# brake pedal travel & force



## oldrivers (May 2, 2009)

when replacing brake components its not uncommom for the pedal to be a little low until everything re adjusts itself , you could try slowely pumping the brakes a few times to get the pads shoes to readjust .. take up the slack that was reset when removed. slack is the distance betwenn the pads /shoes to the rotors/ drums that will slowely become less and less as you use your brakes meaning less pedal travel.


----------



## Yoyizit (Jul 11, 2008)

oldrivers said:


> when replacing brake components its not uncommom for the pedal to be a little low until everything re adjusts itself , you could try slowely pumping the brakes a few times to get the pads shoes to readjust .. take up the slack that was reset when removed. slack is the distance betwenn the pads /shoes to the rotors/ drums that will slowely become less and less as you use your brakes meaning less pedal travel.


Thanks for your reply.

I thought the free play was out of spec but it probably isn't, and it turns out that the pedal 'feel' in my 2003 truck is not much better than in this Civic. 

I e-mailed MD DMV and we'll see what they say.
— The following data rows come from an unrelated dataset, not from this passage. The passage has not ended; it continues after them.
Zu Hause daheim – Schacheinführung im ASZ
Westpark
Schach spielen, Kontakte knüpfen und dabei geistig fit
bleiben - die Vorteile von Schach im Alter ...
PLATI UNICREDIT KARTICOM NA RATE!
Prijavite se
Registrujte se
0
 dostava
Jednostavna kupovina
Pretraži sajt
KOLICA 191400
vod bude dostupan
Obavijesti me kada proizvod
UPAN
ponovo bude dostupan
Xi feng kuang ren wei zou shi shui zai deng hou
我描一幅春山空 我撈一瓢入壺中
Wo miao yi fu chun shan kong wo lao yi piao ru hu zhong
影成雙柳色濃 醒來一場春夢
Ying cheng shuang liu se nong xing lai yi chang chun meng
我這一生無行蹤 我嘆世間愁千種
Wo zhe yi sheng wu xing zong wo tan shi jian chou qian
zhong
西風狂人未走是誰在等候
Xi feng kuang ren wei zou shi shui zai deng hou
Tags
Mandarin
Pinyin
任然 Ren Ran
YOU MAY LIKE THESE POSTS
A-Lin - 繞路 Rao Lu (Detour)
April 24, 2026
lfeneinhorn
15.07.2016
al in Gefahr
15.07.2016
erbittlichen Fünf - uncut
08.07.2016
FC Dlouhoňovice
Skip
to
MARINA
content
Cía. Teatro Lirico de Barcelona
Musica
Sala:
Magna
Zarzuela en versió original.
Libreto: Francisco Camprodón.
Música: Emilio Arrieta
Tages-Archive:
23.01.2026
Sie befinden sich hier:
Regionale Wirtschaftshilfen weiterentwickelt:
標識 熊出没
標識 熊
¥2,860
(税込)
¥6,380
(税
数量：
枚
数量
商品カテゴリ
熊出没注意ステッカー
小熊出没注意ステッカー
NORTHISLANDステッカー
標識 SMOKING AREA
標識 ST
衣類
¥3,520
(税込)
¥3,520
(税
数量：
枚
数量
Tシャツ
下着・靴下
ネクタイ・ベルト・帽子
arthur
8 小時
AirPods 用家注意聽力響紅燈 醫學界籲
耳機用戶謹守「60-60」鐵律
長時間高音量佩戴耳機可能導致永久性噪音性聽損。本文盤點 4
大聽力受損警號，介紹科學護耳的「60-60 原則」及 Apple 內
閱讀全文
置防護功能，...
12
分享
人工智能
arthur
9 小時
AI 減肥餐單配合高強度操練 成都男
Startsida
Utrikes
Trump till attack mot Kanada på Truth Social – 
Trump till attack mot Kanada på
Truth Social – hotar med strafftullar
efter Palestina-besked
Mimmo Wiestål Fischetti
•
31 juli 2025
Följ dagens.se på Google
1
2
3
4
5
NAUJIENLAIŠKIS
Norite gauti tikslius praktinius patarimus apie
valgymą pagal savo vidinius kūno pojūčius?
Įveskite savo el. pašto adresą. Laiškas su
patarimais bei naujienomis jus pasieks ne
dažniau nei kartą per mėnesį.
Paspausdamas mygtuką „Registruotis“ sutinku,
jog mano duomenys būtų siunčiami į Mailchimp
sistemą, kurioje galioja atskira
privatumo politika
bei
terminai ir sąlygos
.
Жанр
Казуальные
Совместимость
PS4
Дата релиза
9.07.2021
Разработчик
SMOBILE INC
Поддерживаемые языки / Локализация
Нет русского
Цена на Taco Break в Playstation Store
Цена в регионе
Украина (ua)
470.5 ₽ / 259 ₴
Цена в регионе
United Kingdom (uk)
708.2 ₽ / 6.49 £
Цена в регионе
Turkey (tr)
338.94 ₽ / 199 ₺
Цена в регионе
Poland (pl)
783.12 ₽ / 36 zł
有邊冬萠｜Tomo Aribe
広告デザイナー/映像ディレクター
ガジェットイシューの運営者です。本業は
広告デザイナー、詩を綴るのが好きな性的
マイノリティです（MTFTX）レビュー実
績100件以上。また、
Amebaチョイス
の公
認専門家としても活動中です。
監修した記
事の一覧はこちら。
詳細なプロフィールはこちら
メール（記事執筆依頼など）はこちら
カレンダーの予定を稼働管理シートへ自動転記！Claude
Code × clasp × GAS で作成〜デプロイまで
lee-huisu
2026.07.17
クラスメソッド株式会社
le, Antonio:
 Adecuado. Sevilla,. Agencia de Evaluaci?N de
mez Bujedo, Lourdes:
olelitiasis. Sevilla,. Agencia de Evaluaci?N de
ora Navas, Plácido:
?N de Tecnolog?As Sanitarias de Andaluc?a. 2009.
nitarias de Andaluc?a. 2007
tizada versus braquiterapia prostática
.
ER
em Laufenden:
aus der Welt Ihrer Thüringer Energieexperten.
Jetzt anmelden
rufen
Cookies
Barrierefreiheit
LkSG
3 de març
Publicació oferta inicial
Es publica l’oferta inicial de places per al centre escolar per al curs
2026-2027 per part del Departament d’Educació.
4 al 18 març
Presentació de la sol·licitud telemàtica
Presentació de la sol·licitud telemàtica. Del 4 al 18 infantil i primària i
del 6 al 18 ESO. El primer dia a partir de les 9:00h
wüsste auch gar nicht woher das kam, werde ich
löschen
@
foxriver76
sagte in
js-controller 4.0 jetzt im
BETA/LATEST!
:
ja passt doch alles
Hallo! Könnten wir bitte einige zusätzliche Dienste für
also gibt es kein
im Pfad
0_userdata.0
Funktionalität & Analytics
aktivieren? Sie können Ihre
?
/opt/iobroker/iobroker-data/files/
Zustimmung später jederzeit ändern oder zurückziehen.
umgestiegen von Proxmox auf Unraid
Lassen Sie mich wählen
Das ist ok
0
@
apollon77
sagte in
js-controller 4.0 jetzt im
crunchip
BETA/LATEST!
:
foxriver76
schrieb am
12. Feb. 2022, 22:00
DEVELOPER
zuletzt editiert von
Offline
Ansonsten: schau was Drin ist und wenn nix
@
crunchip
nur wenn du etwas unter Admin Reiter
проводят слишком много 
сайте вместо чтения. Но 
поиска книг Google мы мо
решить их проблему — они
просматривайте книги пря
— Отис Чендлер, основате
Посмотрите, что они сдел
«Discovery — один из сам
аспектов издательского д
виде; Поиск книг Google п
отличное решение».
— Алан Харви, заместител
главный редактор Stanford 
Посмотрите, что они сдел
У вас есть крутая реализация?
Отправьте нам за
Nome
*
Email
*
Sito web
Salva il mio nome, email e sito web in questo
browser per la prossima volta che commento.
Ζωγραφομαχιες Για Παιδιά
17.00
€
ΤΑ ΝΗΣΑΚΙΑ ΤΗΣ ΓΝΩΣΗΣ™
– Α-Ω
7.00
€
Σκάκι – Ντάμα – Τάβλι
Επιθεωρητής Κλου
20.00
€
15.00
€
If necessary I'll measure the pedal force with a bathroom scale.

Maybe the hard and high pedal I got once was an unusual occurrence, and the vehicle didn't have a brake booster.


----------



## BryantS (May 26, 2009)

I think that when they did your brake job that they some how didn't get all the air out. Sometimes when replacing either wheel cylinders or calipers or just anything in the brake system for that matter sometimes it traps fluid. If you where getting a sinking pedal I would lean toward a master but since you say that it doesn't sink it just feels poorly maybe there is still air in the lines. How far does your ebrake handle come up when pulled. Maybe they need to adjust your shoes. Not all rear shoes have self adjusters on them. We are assuming that they bench bleed the master cylinder and that might not be accurate. If you have help then you and a friend can bleed the brakes. If you have access to a jack AND STANDS then you can pull the rear drums off and adjust them. Or find a shop that you trust and let them do it. :thumbsup:


----------